### EXERCISE AIM:
Send back every record word for word, with nothing missing.

### TASK INPUT:
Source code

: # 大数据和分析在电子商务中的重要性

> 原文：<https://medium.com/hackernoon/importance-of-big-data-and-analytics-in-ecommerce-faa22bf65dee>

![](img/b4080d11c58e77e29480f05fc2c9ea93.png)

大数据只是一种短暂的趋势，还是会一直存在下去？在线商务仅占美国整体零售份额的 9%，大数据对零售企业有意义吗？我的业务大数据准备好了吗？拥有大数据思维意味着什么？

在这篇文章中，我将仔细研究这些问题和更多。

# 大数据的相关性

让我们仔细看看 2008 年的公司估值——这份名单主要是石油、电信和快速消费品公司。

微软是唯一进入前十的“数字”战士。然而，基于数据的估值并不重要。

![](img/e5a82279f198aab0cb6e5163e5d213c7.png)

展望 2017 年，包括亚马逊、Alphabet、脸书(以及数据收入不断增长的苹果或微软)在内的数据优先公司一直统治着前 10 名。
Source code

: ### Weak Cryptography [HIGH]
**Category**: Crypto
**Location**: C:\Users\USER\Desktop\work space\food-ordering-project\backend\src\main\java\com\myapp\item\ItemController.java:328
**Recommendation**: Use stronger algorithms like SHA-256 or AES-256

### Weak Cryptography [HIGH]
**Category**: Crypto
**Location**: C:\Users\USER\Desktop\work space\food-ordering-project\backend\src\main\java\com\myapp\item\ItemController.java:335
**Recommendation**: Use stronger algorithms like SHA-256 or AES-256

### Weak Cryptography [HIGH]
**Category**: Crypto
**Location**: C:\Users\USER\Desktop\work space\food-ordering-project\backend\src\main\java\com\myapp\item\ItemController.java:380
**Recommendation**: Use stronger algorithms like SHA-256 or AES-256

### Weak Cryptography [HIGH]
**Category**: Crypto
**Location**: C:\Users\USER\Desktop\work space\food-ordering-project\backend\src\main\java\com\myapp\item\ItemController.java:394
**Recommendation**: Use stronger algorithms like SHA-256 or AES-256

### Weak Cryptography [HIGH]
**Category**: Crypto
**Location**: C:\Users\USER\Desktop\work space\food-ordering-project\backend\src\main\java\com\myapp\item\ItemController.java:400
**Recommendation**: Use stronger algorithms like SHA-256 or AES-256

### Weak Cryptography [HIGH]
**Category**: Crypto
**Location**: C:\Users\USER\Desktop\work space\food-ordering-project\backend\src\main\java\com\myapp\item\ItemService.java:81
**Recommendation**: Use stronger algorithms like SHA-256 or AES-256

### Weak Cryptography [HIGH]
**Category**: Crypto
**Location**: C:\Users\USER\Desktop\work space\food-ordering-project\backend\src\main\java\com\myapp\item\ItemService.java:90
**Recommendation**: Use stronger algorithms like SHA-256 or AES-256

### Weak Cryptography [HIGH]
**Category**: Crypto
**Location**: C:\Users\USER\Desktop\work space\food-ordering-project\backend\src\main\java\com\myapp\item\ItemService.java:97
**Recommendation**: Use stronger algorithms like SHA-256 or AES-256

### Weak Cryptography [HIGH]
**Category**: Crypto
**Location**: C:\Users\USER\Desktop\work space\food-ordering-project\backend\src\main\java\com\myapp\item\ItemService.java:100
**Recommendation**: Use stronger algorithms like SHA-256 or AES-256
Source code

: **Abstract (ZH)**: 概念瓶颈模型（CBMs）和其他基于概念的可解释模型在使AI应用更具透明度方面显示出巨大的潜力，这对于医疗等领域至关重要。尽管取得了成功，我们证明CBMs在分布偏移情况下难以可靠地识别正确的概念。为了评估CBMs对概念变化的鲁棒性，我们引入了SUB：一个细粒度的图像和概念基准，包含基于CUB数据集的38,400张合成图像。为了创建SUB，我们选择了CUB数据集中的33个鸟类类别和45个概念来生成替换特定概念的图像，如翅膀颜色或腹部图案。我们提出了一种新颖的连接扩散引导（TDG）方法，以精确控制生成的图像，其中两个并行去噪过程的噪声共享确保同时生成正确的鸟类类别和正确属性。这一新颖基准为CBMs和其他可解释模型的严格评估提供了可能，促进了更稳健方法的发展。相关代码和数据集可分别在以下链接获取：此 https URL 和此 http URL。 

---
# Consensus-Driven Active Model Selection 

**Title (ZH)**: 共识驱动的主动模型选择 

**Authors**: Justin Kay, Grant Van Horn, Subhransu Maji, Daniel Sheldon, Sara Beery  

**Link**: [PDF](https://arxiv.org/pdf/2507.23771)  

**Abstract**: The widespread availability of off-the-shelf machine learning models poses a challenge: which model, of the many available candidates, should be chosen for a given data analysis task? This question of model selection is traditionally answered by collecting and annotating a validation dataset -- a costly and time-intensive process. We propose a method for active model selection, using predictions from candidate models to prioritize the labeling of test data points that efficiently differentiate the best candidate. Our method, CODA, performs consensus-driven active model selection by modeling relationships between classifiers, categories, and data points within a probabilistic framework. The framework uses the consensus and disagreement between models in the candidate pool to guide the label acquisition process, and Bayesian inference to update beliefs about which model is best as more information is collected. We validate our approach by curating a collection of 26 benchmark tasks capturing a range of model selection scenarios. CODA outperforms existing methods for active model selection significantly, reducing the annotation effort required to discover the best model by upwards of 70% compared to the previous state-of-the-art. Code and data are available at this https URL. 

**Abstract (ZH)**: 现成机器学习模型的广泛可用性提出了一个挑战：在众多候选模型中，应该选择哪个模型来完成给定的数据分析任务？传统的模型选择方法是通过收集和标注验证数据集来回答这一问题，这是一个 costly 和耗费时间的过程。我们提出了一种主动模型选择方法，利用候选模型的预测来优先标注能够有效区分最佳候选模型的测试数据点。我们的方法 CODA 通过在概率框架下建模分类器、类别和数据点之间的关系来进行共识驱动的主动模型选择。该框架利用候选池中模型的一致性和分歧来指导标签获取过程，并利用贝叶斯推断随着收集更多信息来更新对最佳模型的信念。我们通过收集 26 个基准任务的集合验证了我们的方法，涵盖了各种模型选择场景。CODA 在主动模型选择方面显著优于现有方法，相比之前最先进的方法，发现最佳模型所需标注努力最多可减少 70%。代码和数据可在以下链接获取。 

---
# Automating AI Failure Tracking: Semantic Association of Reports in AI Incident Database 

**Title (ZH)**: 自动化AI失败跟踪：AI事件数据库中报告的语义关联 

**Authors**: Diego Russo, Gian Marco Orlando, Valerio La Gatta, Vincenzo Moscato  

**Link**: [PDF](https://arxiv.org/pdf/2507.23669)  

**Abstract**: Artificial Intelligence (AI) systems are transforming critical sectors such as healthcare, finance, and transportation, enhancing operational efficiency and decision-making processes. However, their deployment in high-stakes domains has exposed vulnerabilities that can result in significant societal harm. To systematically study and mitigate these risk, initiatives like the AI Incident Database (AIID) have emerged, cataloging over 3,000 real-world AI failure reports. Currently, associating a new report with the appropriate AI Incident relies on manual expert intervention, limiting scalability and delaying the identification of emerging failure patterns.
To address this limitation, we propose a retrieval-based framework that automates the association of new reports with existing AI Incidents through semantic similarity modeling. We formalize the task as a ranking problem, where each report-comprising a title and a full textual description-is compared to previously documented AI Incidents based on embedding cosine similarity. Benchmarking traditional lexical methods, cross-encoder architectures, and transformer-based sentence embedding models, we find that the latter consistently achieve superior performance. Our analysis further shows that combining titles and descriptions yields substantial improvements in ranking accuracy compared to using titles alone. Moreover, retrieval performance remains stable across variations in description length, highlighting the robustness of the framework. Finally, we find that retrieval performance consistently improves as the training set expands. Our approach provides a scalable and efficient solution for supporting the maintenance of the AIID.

### RESULT BELOW:
Source code

: # 大数据和分析在电子商务中的重要性

> 原文：<https://medium.com/hackernoon/importance-of-big-data-and-analytics-in-ecommerce-faa22bf65dee>

![](img/b4080d11c58e77e29480f05fc2c9ea93.png)

大数据只是一种短暂的趋势，还是会一直存在下去？在线商务仅占美国整体零售份额的 9%，大数据对零售企业有意义吗？我的业务大数据准备好了吗？拥有大数据思维意味着什么？

在这篇文章中，我将仔细研究这些问题和更多。

# 大数据的相关性

让我们仔细看看 2008 年的公司估值——这份名单主要是石油、电信和快速消费品公司。

微软是唯一进入前十的“数字”战士。然而，基于数据的估值并不重要。

![](img/e5a82279f198aab0cb6e5163e5d213c7.png)

展望 2017 年，包括亚马逊、Alphabet、脸书(以及数据收入不断增长的苹果或微软)在内的数据优先公司一直统治着前 10 名。
Source code

: ### Weak Cryptography [HIGH]
**Category**: Crypto
**Location**: C:\Users\USER\Desktop\work space\food-ordering-project\backend\src\main\java\com\myapp\item\ItemController.java:328
**Recommendation**: Use stronger algorithms like SHA-256 or AES-256

### Weak Cryptography [HIGH]
**Category**: Crypto
**Location**: C:\Users\USER\Desktop\work space\food-ordering-project\backend\src\main\java\com\myapp\item\ItemController.java:335
**Recommendation**: Use stronger algorithms like SHA-256 or AES-256

### Weak Cryptography [HIGH]
**Category**: Crypto
**Location**: C:\Users\USER\Desktop\work space\food-ordering-project\backend\src\main\java\com\myapp\item\ItemController.java:380
**Recommendation**: Use stronger algorithms like SHA-256 or AES-256

### Weak Cryptography [HIGH]
**Category**: Crypto
**Location**: C:\Users\USER\Desktop\work space\food-ordering-project\backend\src\main\java\com\myapp\item\ItemController.java:394
**Recommendation**: Use stronger algorithms like SHA-256 or AES-256

### Weak Cryptography [HIGH]
**Category**: Crypto
**Location**: C:\Users\USER\Desktop\work space\food-ordering-project\backend\src\main\java\com\myapp\item\ItemController.java:400
**Recommendation**: Use stronger algorithms like SHA-256 or AES-256

### Weak Cryptography [HIGH]
**Category**: Crypto
**Location**: C:\Users\USER\Desktop\work space\food-ordering-project\backend\src\main\java\com\myapp\item\ItemService.java:81
**Recommendation**: Use stronger algorithms like SHA-256 or AES-256

### Weak Cryptography [HIGH]
**Category**: Crypto
**Location**: C:\Users\USER\Desktop\work space\food-ordering-project\backend\src\main\java\com\myapp\item\ItemService.java:90
**Recommendation**: Use stronger algorithms like SHA-256 or AES-256

### Weak Cryptography [HIGH]
**Category**: Crypto
**Location**: C:\Users\USER\Desktop\work space\food-ordering-project\backend\src\main\java\com\myapp\item\ItemService.java:97
**Recommendation**: Use stronger algorithms like SHA-256 or AES-256

### Weak Cryptography [HIGH]
**Category**: Crypto
**Location**: C:\Users\USER\Desktop\work space\food-ordering-project\backend\src\main\java\com\myapp\item\ItemService.java:100
**Recommendation**: Use stronger algorithms like SHA-256 or AES-256
Source code

: **Abstract (ZH)**: 概念瓶颈模型（CBMs）和其他基于概念的可解释模型在使AI应用更具透明度方面显示出巨大的潜力，这对于医疗等领域至关重要。尽管取得了成功，我们证明CBMs在分布偏移情况下难以可靠地识别正确的概念。为了评估CBMs对概念变化的鲁棒性，我们引入了SUB：一个细粒度的图像和概念基准，包含基于CUB数据集的38,400张合成图像。为了创建SUB，我们选择了CUB数据集中的33个鸟类类别和45个概念来生成替换特定概念的图像，如翅膀颜色或腹部图案。我们提出了一种新颖的连接扩散引导（TDG）方法，以精确控制生成的图像，其中两个并行去噪过程的噪声共享确保同时生成正确的鸟类类别和正确属性。这一新颖基准为CBMs和其他可解释模型的严格评估提供了可能，促进了更稳健方法的发展。相关代码和数据集可分别在以下链接获取：此 https URL 和此 http URL。 

---
# Consensus-Driven Active Model Selection 

**Title (ZH)**: 共识驱动的主动模型选择 

**Authors**: Justin Kay, Grant Van Horn, Subhransu Maji, Daniel Sheldon, Sara Beery  

**Link**: [PDF](https://arxiv.org/pdf/2507.23771)  

**Abstract**: The widespread availability of off-the-shelf machine learning models poses a challenge: which model, of the many available candidates, should be chosen for a given data analysis task? This question of model selection is traditionally answered by collecting and annotating a validation dataset -- a costly and time-intensive process. We propose a method for active model selection, using predictions from candidate models to prioritize the labeling of test data points that efficiently differentiate the best candidate. Our method, CODA, performs consensus-driven active model selection by modeling relationships between classifiers, categories, and data points within a probabilistic framework. The framework uses the consensus and disagreement between models in the candidate pool to guide the label acquisition process, and Bayesian inference to update beliefs about which model is best as more information is collected. We validate our approach by curating a collection of 26 benchmark tasks capturing a range of model selection scenarios. CODA outperforms existing methods for active model selection significantly, reducing the annotation effort required to discover the best model by upwards of 70% compared to the previous state-of-the-art. Code and data are available at this https URL. 

**Abstract (ZH)**: 现成机器学习模型的广泛可用性提出了一个挑战：在众多候选模型中，应该选择哪个模型来完成给定的数据分析任务？传统的模型选择方法是通过收集和标注验证数据集来回答这一问题，这是一个 costly 和耗费时间的过程。我们提出了一种主动模型选择方法，利用候选模型的预测来优先标注能够有效区分最佳候选模型的测试数据点。我们的方法 CODA 通过在概率框架下建模分类器、类别和数据点之间的关系来进行共识驱动的主动模型选择。该框架利用候选池中模型的一致性和分歧来指导标签获取过程，并利用贝叶斯推断随着收集更多信息来更新对最佳模型的信念。我们通过收集 26 个基准任务的集合验证了我们的方法，涵盖了各种模型选择场景。CODA 在主动模型选择方面显著优于现有方法，相比之前最先进的方法，发现最佳模型所需标注努力最多可减少 70%。代码和数据可在以下链接获取。 

---
# Automating AI Failure Tracking: Semantic Association of Reports in AI Incident Database 

**Title (ZH)**: 自动化AI失败跟踪：AI事件数据库中报告的语义关联 

**Authors**: Diego Russo, Gian Marco Orlando, Valerio La Gatta, Vincenzo Moscato  

**Link**: [PDF](https://arxiv.org/pdf/2507.23669)  

**Abstract**: Artificial Intelligence (AI) systems are transforming critical sectors such as healthcare, finance, and transportation, enhancing operational efficiency and decision-making processes. However, their deployment in high-stakes domains has exposed vulnerabilities that can result in significant societal harm. To systematically study and mitigate these risk, initiatives like the AI Incident Database (AIID) have emerged, cataloging over 3,000 real-world AI failure reports. Currently, associating a new report with the appropriate AI Incident relies on manual expert intervention, limiting scalability and delaying the identification of emerging failure patterns.
To address this limitation, we propose a retrieval-based framework that automates the association of new reports with existing AI Incidents through semantic similarity modeling. We formalize the task as a ranking problem, where each report-comprising a title and a full textual description-is compared to previously documented AI Incidents based on embedding cosine similarity. Benchmarking traditional lexical methods, cross-encoder architectures, and transformer-based sentence embedding models, we find that the latter consistently achieve superior performance. Our analysis further shows that combining titles and descriptions yields substantial improvements in ranking accuracy compared to using titles alone. Moreover, retrieval performance remains stable across variations in description length, highlighting the robustness of the framework. Finally, we find that retrieval performance consistently improves as the training set expands. Our approach provides a scalable and efficient solution for supporting the maintenance of the AIID.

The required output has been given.